== Entries supplied ==
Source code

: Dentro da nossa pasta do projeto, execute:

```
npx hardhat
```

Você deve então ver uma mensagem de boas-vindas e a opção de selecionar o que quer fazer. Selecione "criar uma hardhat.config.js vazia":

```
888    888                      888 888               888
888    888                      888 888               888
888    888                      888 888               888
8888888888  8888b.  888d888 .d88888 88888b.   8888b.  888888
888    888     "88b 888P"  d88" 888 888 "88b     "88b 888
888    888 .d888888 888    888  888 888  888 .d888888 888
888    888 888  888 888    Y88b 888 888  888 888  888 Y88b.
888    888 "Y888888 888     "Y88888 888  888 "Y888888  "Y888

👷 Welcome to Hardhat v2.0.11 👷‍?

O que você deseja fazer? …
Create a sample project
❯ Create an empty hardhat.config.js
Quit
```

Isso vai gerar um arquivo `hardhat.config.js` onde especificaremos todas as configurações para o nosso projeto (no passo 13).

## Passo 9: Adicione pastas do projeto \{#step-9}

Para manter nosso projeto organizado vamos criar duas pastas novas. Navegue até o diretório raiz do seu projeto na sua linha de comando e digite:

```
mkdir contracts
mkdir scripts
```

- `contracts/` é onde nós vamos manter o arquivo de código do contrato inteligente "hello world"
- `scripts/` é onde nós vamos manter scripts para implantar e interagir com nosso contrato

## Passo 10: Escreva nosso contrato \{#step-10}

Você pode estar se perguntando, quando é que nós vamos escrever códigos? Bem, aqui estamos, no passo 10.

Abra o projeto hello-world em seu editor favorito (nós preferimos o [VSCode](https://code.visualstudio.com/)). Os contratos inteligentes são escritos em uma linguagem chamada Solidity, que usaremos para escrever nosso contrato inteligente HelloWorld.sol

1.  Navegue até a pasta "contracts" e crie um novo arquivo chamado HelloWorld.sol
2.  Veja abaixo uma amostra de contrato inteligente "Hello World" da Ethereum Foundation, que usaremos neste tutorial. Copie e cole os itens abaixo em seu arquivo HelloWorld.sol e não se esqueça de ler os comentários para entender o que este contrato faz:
===
#### What this task involves
Report the count of lines in the entries that contain "manter". Nothing else should be given.

#### Response
3